__What is needed__
Can you return every line of the records below, character for character, leaving nothing out and changing nothing?

Extracted page text data:
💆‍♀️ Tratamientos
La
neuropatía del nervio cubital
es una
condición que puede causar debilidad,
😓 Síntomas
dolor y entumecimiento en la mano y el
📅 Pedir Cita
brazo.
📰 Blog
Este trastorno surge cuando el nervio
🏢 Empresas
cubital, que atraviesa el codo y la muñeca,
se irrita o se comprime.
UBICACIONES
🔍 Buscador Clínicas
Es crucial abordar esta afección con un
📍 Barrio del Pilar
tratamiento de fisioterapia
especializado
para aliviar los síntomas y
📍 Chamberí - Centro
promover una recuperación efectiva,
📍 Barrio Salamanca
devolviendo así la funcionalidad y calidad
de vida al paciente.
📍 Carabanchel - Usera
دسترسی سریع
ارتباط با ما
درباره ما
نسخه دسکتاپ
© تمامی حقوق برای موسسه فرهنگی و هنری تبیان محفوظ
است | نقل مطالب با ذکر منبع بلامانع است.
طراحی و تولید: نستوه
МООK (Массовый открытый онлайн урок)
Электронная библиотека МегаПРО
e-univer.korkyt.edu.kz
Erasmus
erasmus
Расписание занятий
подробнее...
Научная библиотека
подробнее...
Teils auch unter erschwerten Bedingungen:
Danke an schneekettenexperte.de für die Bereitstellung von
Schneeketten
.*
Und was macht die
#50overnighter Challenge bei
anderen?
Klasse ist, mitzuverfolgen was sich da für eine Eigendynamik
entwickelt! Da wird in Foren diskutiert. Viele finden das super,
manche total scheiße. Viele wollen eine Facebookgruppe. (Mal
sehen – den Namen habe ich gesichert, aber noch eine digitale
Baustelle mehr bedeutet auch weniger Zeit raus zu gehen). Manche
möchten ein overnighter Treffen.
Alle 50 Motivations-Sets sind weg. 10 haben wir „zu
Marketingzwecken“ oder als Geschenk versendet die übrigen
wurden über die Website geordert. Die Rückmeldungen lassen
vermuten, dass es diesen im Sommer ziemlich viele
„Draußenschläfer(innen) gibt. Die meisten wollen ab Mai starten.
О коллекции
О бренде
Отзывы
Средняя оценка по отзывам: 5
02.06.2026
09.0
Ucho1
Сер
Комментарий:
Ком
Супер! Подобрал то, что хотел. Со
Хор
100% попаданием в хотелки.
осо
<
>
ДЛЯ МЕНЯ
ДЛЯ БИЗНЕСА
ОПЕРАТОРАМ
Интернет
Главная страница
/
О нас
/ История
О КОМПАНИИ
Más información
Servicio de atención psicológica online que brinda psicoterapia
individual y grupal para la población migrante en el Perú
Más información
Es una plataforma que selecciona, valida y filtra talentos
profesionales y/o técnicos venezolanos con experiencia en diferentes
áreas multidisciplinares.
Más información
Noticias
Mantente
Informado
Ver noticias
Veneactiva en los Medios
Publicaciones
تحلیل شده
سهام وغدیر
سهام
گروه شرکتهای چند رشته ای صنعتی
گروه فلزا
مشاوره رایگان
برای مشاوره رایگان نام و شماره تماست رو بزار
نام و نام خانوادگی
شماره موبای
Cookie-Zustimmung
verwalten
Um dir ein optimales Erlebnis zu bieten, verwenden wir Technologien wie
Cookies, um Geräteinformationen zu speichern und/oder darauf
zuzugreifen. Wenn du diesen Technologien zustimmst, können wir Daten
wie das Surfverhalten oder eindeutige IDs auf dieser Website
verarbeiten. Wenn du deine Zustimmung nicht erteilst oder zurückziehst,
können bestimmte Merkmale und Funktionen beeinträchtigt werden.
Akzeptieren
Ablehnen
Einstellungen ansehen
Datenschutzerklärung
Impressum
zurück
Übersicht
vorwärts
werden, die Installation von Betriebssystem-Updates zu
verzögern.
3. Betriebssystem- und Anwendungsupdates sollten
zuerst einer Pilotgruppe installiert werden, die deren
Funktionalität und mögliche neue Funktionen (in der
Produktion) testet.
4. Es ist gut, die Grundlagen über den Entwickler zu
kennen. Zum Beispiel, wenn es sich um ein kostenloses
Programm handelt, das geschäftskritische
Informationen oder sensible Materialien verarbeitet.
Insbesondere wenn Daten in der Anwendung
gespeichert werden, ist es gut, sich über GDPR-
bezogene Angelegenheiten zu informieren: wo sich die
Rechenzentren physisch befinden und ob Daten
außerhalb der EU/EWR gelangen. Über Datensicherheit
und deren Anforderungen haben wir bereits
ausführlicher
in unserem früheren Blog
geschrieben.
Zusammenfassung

__Solution for this exercise__
💆‍♀️ Tratamientos
La
neuropatía del nervio cubital
es una
condición que puede causar debilidad,
😓 Síntomas
dolor y entumecimiento en la mano y el
📅 Pedir Cita
brazo.
📰 Blog
Este trastorno surge cuando el nervio
🏢 Empresas
cubital, que atraviesa el codo y la muñeca,
se irrita o se comprime.
UBICACIONES
🔍 Buscador Clínicas
Es crucial abordar esta afección con un
📍 Barrio del Pilar
tratamiento de fisioterapia
especializado
para aliviar los síntomas y
📍 Chamberí - Centro
promover una recuperación efectiva,
📍 Barrio Salamanca
devolviendo así la funcionalidad y calidad
de vida al paciente.
📍 Carabanchel - Usera
دسترسی سریع
ارتباط با ما
درباره ما
نسخه دسکتاپ
© تمامی حقوق برای موسسه فرهنگی و هنری تبیان محفوظ
است | نقل مطالب با ذکر منبع بلامانع است.
طراحی و تولید: نستوه
МООK (Массовый открытый онлайн урок)
Электронная библиотека МегаПРО
e-univer.korkyt.edu.kz
Erasmus
erasmus
Расписание занятий
подробнее...
Научная библиотека
подробнее...
Teils auch unter erschwerten Bedingungen:
Danke an schneekettenexperte.de für die Bereitstellung von
Schneeketten
.*
Und was macht die
#50overnighter Challenge bei
anderen?
Klasse ist, mitzuverfolgen was sich da für eine Eigendynamik
entwickelt! Da wird in Foren diskutiert. Viele finden das super,
manche total scheiße. Viele wollen eine Facebookgruppe. (Mal
sehen – den Namen habe ich gesichert, aber noch eine digitale
Baustelle mehr bedeutet auch weniger Zeit raus zu gehen). Manche
möchten ein overnighter Treffen.
Alle 50 Motivations-Sets sind weg. 10 haben wir „zu
Marketingzwecken“ oder als Geschenk versendet die übrigen
wurden über die Website geordert. Die Rückmeldungen lassen
vermuten, dass es diesen im Sommer ziemlich viele
„Draußenschläfer(innen) gibt. Die meisten wollen ab Mai starten.
О коллекции
О бренде
Отзывы
Средняя оценка по отзывам: 5
02.06.2026
09.0
Ucho1
Сер
Комментарий:
Ком
Супер! Подобрал то, что хотел. Со
Хор
100% попаданием в хотелки.
осо
<
>
ДЛЯ МЕНЯ
ДЛЯ БИЗНЕСА
ОПЕРАТОРАМ
Интернет
Главная страница
/
О нас
/ История
О КОМПАНИИ
Más información
Servicio de atención psicológica online que brinda psicoterapia
individual y grupal para la población migrante en el Perú
Más información
Es una plataforma que selecciona, valida y filtra talentos
profesionales y/o técnicos venezolanos con experiencia en diferentes
áreas multidisciplinares.
Más información
Noticias
Mantente
Informado
Ver noticias
Veneactiva en los Medios
Publicaciones
تحلیل شده
سهام وغدیر
سهام
گروه شرکتهای چند رشته ای صنعتی
گروه فلزا
مشاوره رایگان
برای مشاوره رایگان نام و شماره تماست رو بزار
نام و نام خانوادگی
شماره موبای
Cookie-Zustimmung
verwalten
Um dir ein optimales Erlebnis zu bieten, verwenden wir Technologien wie
Cookies, um Geräteinformationen zu speichern und/oder darauf
zuzugreifen. Wenn du diesen Technologien zustimmst, können wir Daten
wie das Surfverhalten oder eindeutige IDs auf dieser Website
verarbeiten. Wenn du deine Zustimmung nicht erteilst oder zurückziehst,
können bestimmte Merkmale und Funktionen beeinträchtigt werden.
Akzeptieren
Ablehnen
Einstellungen ansehen
Datenschutzerklärung
Impressum
zurück
Übersicht
vorwärts
werden, die Installation von Betriebssystem-Updates zu
verzögern.
3. Betriebssystem- und Anwendungsupdates sollten
zuerst einer Pilotgruppe installiert werden, die deren
Funktionalität und mögliche neue Funktionen (in der
Produktion) testet.
4. Es ist gut, die Grundlagen über den Entwickler zu
kennen. Zum Beispiel, wenn es sich um ein kostenloses
Programm handelt, das geschäftskritische
Informationen oder sensible Materialien verarbeitet.
Insbesondere wenn Daten in der Anwendung
gespeichert werden, ist es gut, sich über GDPR-
bezogene Angelegenheiten zu informieren: wo sich die
Rechenzentren physisch befinden und ob Daten
außerhalb der EU/EWR gelangen. Über Datensicherheit
und deren Anforderungen haben wir bereits
ausführlicher
in unserem früheren Blog
geschrieben.
Zusammenfassung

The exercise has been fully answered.